● PAGE EXCERPT:
Top Gear is so cinematic in its photography that it would make anybody upgrade to a plasma screen. Country drives burst to life via dramatic filters and lenses. Wet roads look sexy. They also use helicopter shots and emotive music. And damn if they don’t dream up the most eye-popping stunts. How will we ever come up with a local version, and frankly, do we have a big enough car industry to survive such open criticism anyway?

In this first new episode, the three hosts take luridly bright sports cars across Europe’s Alps, slamming the pedal to the metal like naughty boys. Naturally, the trip is dogged by mechanical breakdown, tacky hotels, and endless bickering. But as a travelogue it’s dynamic stuff.

Helen Mirren appears as ‘the Star in a Reasonably Priced Car’ and Jennifer Saunders, Simon Cowell, David Tennant and James Blunt will follow this season.

Top Gear is top fun.

Top Gear returns 7:30pm Monday on SBS.

TV Guide

FRIDAY 30
[ABC2/8:30pm] Moving Wallpaper. Premiere. ITV’s wicked satire of soap-writing is too much fun. Frantic scriptwriters, bastard producers, vain stars – and all for a bit of froth. Echo Beach with Jason Donovan follows, but is suitably vapid.

[SBS/12:30am Sat] Movie: Unveiled (Germany 2005). The German title of this film, Fremde Haut, means ‘to orbit’, a UN term for asylum-seekers. Here, a gay Iranian woman flees her country and ends up in an airport detention centre in Germany. When a detainee suicides, she takes on his identity.

SATURDAY 31

[SBS/8:30pm] Big Love. Check this amusing explanation about the convoluted lineage of plural families from a senior wife to a young girl. “I’m 32 of 56 children, and when I married Roman I became my own step-grandma, because my father married Roman’s daughter. Would you care for a biscuit?”

[MAX/12:00pm] Kylie Weekend. It’s four hours of complete Kylie (that’s one hour for every decade, kids) today and tomorrow, including the Fever documentary, plus the Homecoming and Showgirl concerts.

SUNDAY 1
[ABC/8:30pm] Emma. Kate Beckinsale leads an impressive cast in this adaptation of Jane Austen’s novel. It’s written by Andrew Davies, screenwriter of Tipping The Velvet, Bleak House and Bridget Jones’ Diary.Watch for Fawlty Towers’ Prunella Scales as the talkative Miss Bates.

● RECORD EXCERPTS:

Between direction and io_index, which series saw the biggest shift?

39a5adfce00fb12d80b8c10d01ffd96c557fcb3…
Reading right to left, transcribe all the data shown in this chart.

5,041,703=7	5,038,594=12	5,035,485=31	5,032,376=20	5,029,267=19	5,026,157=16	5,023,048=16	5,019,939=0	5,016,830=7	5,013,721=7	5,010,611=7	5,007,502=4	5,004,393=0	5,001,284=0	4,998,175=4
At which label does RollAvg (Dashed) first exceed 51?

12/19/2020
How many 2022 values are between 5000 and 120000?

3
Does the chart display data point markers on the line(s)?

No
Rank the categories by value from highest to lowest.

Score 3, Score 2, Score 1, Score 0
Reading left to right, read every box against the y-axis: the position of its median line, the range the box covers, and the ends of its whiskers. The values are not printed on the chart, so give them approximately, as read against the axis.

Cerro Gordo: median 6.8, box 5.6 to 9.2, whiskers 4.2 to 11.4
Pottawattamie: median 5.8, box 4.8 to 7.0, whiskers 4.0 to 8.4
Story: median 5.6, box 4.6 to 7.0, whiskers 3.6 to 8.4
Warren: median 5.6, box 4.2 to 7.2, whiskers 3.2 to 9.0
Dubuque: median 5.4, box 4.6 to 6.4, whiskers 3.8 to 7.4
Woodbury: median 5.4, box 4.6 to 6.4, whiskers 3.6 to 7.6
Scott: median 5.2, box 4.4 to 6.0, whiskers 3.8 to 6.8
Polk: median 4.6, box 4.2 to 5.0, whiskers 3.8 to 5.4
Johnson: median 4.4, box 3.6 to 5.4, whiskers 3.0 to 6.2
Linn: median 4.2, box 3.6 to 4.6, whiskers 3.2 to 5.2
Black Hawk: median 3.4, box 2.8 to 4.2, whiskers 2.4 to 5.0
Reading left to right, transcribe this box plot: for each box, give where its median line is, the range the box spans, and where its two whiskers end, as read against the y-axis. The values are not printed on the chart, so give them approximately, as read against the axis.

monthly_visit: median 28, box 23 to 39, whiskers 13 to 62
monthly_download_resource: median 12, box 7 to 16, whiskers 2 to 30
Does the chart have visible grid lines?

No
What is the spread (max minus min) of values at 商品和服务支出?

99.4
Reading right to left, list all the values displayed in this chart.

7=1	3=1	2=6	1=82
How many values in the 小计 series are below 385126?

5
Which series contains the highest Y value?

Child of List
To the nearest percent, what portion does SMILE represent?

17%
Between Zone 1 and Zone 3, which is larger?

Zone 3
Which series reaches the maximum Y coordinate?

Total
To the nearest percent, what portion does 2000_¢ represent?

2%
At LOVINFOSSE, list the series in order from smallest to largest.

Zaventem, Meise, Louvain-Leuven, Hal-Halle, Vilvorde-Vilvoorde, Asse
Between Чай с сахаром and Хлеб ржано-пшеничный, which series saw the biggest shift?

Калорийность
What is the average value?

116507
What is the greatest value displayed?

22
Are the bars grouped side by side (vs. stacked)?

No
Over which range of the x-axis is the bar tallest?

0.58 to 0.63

● EXERCISE REQUIREMENTS:
1. From the TV column, extract the passage starting with "[MAX/12:00pm] Kylie Weekend." and going on through "talkative Miss Bates.".
2. Render this sentence from the TV column in French: "Naturally, the trip is dogged by mechanical breakdown, tacky hotels, and endless bickering."
3. According to the TV column, when and on which channel does Top Gear return?
The material comes from a separate source unrelated to the TV column.

● ANSWERS FOR THE TASKS:
1.
[MAX/12:00pm] Kylie Weekend. It’s four hours of complete Kylie (that’s one hour for every decade, kids) today and tomorrow, including the Fever documentary, plus the Homecoming and Showgirl concerts.

SUNDAY 1
[ABC/8:30pm] Emma. Kate Beckinsale leads an impressive cast in this adaptation of Jane Austen’s novel. It’s written by Andrew Davies, screenwriter of Tipping The Velvet, Bleak House and Bridget Jones’ Diary.Watch for Fawlty Towers’ Prunella Scales as the talkative Miss Bates.

2. Naturellement, le voyage est émaillé de pannes mécaniques, d'hôtels de mauvais goût et de chamailleries sans fin.

3. At 7:30pm on Monday, on SBS.